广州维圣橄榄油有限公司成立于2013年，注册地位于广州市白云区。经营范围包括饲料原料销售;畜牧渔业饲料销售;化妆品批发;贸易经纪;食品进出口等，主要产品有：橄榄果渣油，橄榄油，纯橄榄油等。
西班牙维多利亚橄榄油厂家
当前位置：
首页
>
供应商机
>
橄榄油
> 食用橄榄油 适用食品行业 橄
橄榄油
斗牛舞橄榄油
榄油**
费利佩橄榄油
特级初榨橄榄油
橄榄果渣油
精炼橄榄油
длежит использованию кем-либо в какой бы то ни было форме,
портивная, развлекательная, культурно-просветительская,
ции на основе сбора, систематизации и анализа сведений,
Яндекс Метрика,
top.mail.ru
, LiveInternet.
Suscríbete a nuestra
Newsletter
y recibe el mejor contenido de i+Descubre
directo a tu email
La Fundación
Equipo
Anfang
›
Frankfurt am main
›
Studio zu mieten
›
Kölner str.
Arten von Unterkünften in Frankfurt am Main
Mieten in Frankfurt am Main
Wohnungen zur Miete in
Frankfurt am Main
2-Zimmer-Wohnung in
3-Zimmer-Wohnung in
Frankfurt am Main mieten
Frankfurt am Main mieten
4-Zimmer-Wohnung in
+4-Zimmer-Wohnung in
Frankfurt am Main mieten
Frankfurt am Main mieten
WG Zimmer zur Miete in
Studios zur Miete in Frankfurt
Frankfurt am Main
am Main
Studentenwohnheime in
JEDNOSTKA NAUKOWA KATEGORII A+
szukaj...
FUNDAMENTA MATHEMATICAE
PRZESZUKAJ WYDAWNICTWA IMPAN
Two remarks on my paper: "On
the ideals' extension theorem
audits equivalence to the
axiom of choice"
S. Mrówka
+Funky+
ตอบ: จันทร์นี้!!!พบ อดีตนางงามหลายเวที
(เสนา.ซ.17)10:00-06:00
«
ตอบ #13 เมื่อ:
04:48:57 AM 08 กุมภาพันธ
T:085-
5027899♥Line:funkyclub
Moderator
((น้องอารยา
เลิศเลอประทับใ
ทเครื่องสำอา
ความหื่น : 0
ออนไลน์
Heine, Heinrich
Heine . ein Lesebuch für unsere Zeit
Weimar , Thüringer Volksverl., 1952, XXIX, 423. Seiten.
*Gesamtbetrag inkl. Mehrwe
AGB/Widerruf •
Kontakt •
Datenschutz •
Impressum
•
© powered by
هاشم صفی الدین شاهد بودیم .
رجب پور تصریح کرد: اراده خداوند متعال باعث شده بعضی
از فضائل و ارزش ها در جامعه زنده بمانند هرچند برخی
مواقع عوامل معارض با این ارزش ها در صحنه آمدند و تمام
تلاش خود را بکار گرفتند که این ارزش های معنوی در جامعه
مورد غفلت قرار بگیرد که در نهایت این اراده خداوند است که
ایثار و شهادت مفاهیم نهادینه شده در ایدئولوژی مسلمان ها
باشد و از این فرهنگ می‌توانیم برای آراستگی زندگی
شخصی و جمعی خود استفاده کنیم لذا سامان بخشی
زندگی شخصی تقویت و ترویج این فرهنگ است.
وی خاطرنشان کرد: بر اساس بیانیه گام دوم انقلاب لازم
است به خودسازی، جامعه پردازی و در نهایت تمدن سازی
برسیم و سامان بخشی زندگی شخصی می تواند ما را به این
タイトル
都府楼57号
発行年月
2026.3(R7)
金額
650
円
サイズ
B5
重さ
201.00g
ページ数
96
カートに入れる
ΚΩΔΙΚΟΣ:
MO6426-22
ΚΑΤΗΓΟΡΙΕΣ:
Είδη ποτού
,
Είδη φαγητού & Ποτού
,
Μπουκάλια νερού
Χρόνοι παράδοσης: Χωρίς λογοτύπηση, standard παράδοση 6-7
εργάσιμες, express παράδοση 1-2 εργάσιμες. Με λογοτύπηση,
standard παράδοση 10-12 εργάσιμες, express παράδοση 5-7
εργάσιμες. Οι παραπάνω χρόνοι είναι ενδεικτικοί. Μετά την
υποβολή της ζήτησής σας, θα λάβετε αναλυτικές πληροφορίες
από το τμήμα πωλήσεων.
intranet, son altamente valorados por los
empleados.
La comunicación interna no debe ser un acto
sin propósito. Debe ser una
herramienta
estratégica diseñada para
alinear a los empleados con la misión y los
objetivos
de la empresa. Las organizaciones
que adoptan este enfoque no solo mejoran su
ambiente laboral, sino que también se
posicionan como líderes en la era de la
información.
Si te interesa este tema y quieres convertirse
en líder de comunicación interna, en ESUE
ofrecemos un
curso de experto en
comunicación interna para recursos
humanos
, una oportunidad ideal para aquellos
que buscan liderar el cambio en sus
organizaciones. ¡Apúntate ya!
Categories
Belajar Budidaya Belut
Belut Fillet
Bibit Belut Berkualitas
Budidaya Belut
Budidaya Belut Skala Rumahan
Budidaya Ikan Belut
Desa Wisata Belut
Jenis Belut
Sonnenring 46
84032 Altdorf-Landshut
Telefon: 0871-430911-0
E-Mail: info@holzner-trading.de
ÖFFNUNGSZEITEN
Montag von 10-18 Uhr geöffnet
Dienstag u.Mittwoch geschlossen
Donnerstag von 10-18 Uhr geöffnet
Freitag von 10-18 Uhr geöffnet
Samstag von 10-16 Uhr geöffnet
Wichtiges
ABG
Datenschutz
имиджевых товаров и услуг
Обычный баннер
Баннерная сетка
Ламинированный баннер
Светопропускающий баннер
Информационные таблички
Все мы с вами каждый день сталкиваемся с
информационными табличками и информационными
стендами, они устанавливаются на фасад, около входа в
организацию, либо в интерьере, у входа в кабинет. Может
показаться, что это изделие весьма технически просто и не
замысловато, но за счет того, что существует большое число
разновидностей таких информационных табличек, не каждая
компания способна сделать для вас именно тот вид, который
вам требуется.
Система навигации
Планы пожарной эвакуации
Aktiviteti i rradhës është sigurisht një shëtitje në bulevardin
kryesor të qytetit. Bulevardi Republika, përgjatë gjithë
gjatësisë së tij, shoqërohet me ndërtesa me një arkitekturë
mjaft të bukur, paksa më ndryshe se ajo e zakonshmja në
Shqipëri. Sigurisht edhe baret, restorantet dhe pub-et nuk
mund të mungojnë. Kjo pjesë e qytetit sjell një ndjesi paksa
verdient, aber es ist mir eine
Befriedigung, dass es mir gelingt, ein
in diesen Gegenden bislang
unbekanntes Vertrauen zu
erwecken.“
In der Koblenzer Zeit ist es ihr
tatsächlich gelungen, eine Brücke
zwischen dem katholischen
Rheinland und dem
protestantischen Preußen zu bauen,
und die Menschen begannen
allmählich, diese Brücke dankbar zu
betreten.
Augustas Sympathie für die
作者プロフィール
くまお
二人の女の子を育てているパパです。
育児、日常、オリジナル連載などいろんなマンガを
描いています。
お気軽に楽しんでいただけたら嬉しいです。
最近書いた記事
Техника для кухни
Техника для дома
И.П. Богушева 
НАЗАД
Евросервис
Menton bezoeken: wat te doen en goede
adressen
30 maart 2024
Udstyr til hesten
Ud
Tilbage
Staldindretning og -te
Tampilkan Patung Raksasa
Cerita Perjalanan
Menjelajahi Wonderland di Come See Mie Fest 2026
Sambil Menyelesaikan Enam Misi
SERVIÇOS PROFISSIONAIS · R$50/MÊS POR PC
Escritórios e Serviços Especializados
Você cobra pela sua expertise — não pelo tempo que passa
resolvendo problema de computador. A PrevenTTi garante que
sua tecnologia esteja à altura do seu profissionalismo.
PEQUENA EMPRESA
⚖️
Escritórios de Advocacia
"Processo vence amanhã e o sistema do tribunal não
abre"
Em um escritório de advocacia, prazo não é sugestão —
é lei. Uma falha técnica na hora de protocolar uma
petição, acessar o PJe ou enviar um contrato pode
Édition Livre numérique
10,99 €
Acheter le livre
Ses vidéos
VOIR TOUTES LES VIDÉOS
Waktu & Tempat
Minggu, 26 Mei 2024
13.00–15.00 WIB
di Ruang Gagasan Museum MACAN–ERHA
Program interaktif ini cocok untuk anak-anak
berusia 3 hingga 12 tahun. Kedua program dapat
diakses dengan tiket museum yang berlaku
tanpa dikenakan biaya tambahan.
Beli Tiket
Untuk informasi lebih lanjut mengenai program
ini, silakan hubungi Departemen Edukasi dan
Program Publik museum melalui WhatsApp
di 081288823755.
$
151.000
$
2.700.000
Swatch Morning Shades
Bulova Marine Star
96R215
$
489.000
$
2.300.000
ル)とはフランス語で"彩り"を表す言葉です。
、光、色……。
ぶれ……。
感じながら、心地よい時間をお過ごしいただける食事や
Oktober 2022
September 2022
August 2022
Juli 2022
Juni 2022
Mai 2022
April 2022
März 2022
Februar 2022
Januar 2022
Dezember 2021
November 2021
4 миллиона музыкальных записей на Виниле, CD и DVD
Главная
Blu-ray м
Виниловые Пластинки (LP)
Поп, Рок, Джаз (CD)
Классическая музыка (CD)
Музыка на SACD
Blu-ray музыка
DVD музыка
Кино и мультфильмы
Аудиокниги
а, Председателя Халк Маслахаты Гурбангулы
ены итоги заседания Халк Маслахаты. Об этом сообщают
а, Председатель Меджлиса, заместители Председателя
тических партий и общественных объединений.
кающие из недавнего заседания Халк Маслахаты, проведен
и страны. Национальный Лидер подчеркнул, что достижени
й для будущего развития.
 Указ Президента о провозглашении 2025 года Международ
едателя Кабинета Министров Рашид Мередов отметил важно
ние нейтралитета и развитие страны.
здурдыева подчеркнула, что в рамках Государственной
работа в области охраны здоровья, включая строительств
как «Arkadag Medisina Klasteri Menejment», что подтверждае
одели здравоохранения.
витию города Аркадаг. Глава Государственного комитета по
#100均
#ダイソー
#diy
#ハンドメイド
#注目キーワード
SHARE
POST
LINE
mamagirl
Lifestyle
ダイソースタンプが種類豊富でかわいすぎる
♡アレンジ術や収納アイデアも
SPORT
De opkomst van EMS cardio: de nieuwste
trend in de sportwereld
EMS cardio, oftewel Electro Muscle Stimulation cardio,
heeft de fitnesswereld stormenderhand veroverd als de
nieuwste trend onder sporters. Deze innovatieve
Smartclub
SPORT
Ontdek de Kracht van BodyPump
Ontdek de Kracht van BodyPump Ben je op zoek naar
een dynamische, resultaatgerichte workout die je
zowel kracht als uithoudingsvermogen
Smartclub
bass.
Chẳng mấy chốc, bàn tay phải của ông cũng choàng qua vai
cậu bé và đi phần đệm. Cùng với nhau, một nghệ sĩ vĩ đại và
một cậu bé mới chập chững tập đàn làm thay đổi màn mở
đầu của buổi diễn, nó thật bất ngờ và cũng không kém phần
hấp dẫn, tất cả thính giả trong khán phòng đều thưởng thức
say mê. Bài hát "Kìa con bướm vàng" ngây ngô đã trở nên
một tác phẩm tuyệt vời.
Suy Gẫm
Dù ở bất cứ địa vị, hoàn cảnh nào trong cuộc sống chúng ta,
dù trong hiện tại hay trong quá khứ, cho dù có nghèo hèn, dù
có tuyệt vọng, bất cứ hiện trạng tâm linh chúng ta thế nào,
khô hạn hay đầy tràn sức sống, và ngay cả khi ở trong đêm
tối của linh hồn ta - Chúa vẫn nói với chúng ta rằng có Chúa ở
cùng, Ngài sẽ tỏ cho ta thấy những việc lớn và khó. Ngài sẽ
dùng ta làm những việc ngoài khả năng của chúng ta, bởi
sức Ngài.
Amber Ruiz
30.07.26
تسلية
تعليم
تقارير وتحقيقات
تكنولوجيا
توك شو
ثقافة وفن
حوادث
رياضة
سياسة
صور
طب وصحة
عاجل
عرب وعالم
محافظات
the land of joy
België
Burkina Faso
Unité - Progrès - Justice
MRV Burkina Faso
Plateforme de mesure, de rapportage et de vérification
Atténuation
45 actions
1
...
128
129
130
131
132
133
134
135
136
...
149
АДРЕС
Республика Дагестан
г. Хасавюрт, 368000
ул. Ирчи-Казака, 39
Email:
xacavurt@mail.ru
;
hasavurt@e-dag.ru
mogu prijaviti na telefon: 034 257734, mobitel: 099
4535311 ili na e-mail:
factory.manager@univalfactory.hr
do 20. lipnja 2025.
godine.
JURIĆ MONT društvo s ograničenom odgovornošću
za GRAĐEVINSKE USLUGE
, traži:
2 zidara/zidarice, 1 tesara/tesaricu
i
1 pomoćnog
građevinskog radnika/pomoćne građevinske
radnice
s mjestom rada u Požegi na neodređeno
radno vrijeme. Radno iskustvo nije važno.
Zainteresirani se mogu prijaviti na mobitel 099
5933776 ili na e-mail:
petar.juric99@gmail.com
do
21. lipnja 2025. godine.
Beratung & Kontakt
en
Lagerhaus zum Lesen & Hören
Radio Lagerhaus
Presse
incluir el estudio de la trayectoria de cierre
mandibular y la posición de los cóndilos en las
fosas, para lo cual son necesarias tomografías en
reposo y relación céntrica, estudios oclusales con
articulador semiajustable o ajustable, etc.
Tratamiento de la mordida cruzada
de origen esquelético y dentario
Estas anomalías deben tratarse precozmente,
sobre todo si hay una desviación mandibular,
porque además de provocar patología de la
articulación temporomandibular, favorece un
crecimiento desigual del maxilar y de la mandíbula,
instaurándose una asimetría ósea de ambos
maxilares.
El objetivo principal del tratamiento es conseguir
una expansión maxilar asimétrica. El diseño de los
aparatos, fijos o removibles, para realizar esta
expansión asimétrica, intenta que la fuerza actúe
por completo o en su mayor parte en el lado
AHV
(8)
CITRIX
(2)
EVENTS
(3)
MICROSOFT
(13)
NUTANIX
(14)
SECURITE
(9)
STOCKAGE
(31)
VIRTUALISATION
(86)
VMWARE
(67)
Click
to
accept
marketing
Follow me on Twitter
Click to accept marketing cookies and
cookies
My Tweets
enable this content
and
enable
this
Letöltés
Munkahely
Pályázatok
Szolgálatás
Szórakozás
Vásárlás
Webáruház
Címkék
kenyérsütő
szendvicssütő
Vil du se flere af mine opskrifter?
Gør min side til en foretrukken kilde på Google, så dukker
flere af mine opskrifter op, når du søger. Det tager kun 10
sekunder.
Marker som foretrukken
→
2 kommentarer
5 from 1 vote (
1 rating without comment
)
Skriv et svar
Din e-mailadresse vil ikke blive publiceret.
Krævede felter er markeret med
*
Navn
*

*****

The required answer is the run of lines above, starting at the line with "تلاش خود را" and ending at the line with "организацию, либо в", reproduced exactly with both ends.

تلاش خود را بکار گرفتند که این ارزش های معنوی در جامعه
مورد غفلت قرار بگیرد که در نهایت این اراده خداوند است که
ایثار و شهادت مفاهیم نهادینه شده در ایدئولوژی مسلمان ها
باشد و از این فرهنگ می‌توانیم برای آراستگی زندگی
شخصی و جمعی خود استفاده کنیم لذا سامان بخشی
زندگی شخصی تقویت و ترویج این فرهنگ است.
وی خاطرنشان کرد: بر اساس بیانیه گام دوم انقلاب لازم
است به خودسازی، جامعه پردازی و در نهایت تمدن سازی
برسیم و سامان بخشی زندگی شخصی می تواند ما را به این
タイトル
都府楼57号
発行年月
2026.3(R7)
金額
650
円
サイズ
B5
重さ
201.00g
ページ数
96
カートに入れる
ΚΩΔΙΚΟΣ:
MO6426-22
ΚΑΤΗΓΟΡΙΕΣ:
Είδη ποτού
,
Είδη φαγητού & Ποτού
,
Μπουκάλια νερού
Χρόνοι παράδοσης: Χωρίς λογοτύπηση, standard παράδοση 6-7
εργάσιμες, express παράδοση 1-2 εργάσιμες. Με λογοτύπηση,
standard παράδοση 10-12 εργάσιμες, express παράδοση 5-7
εργάσιμες. Οι παραπάνω χρόνοι είναι ενδεικτικοί. Μετά την
υποβολή της ζήτησής σας, θα λάβετε αναλυτικές πληροφορίες
από το τμήμα πωλήσεων.
intranet, son altamente valorados por los
empleados.
La comunicación interna no debe ser un acto
sin propósito. Debe ser una
herramienta
estratégica diseñada para
alinear a los empleados con la misión y los
objetivos
de la empresa. Las organizaciones
que adoptan este enfoque no solo mejoran su
ambiente laboral, sino que también se
posicionan como líderes en la era de la
información.
Si te interesa este tema y quieres convertirse
en líder de comunicación interna, en ESUE
ofrecemos un
curso de experto en
comunicación interna para recursos
humanos
, una oportunidad ideal para aquellos
que buscan liderar el cambio en sus
organizaciones. ¡Apúntate ya!
Categories
Belajar Budidaya Belut
Belut Fillet
Bibit Belut Berkualitas
Budidaya Belut
Budidaya Belut Skala Rumahan
Budidaya Ikan Belut
Desa Wisata Belut
Jenis Belut
Sonnenring 46
84032 Altdorf-Landshut
Telefon: 0871-430911-0
E-Mail: info@holzner-trading.de
ÖFFNUNGSZEITEN
Montag von 10-18 Uhr geöffnet
Dienstag u.Mittwoch geschlossen
Donnerstag von 10-18 Uhr geöffnet
Freitag von 10-18 Uhr geöffnet
Samstag von 10-16 Uhr geöffnet
Wichtiges
ABG
Datenschutz
имиджевых товаров и услуг
Обычный баннер
Баннерная сетка
Ламинированный баннер
Светопропускающий баннер
Информационные таблички
Все мы с вами каждый день сталкиваемся с
информационными табличками и информационными
стендами, они устанавливаются на фасад, около входа в
организацию, либо в интерьере, у входа в кабинет. Может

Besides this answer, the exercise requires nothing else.